Had this woman been coarse or ordinary in appearance I might have felt sorry for her lack of breeding. She was quite the reverse. She was small, with a piquantly pretty face and a pretty plump figure. She knew how to dress—wore beautiful clothes at the right times and painted her cheeks and lips only in the evening. Her hands, though not beautiful in shape, were exquisitely kept; all of her numerous rings were handsome. She seldom wore more than two besides her wedding-ring, and they were always appropriate.
The cause of her ill-breeding was her selfishness. She was determined to get all that was coming to her and could not tolerate any person from whom she could gain nothing. She was a typical daughter of a horse-leech—however much she had she must still cry “Give.”
At the end of my first week practically all the waitresses urged me to ask the head waiter to give me another station. A waitress, they assured me, was never expected to serve longer than one week at a table where tips were not given. As kindly as this advice was intended it did not happen to suit my case—not exactly. Never again, in human probability, I reasoned, would so good an opportunity to study this type of American come my way.
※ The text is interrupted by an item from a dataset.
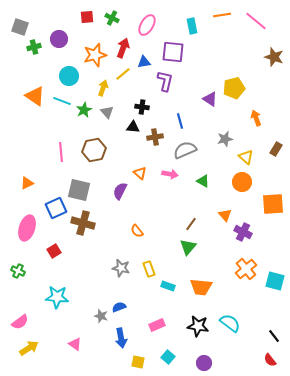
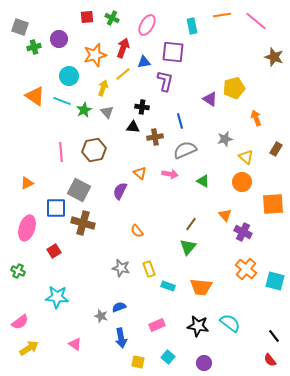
gray square at (79, 190): rotated 15 degrees clockwise
blue square at (56, 208): rotated 25 degrees clockwise
orange cross at (246, 269): rotated 10 degrees counterclockwise
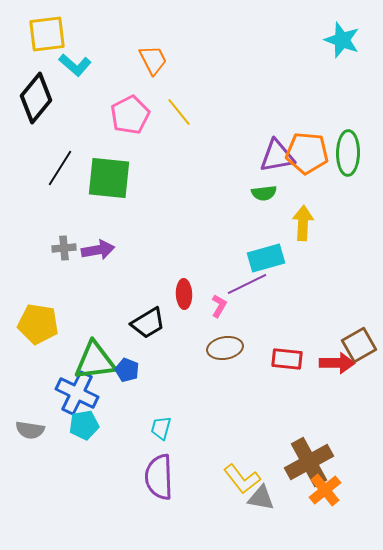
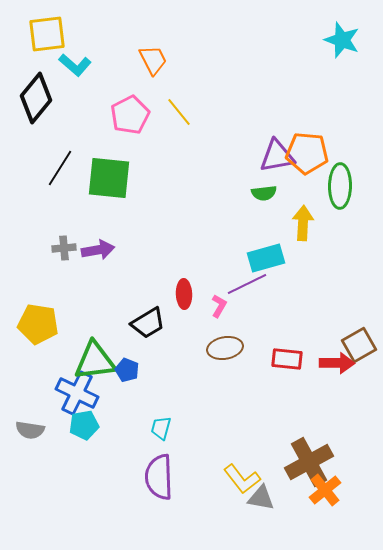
green ellipse: moved 8 px left, 33 px down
The millionaire paid two visits to his family while I was serving them. During each visit he took five meals. A Sunday dinner when he and his wife ate alone is memorable. After ordering practically everything on the menu, and just as I imagined them ready to leave the table, he turned on me and demanded white potatoes. He said that he had ordered mashed potatoes and that I had failed to bring them. His attack was so unexpected that I was dumb. Not so Anna.
Crossing to the table she pulled a platter from among the pile of soiled dishes surrounding his plate and held it out to him.
“There’s your white potatoes,” she told him. “You done eat ’em.”
Several days before Easter this family departed. I had served them three hundred and seventy-nine elaborate meals, been found fault with, rudely ordered about, grumbled at, and might have been reprimanded by the head waiter had he not, having learned that no tips were to be expected, studiously kept away from their table. My tip was a soiled one-dollar bill ungraciously given. It was one hundred cents more than any of their former waitresses had received, and they had been stopping in the hotel for more than four months.
The family occupied five of the most expensive rooms in the hotel and monopolized the services of two chambermaids and a scrubwoman. There was not a week while I was serving them that the wife did not make at least one trip to one of the neighboring cities. On her return she invariably boasted to any waitress who would listen of the amount of money she had spent and the expensive clothes she had bought. At one dinner she wore a wonderful evening gown, for which she stated she had paid twenty-five hundred dollars.
Knowing the wages paid to working women in New York at that time, I wondered what per cent of that sum had reached the women who had made the gown. What was their weekly wage?
It was not, however, the conduct of this family of millionaires that convinced me before I had been a week at the Sea Foam that domestic service is very different from what I had imagined. In the first place I had always assumed that hotel waiters had the same food as the guests, certainly what was left over. Such, I was assured by the head waiter and the steward, is the custom only in “cheap joints.” At the Sea Foam, if a waitress ate so much as a mouthful of food left by a guest she was discharged in disgrace.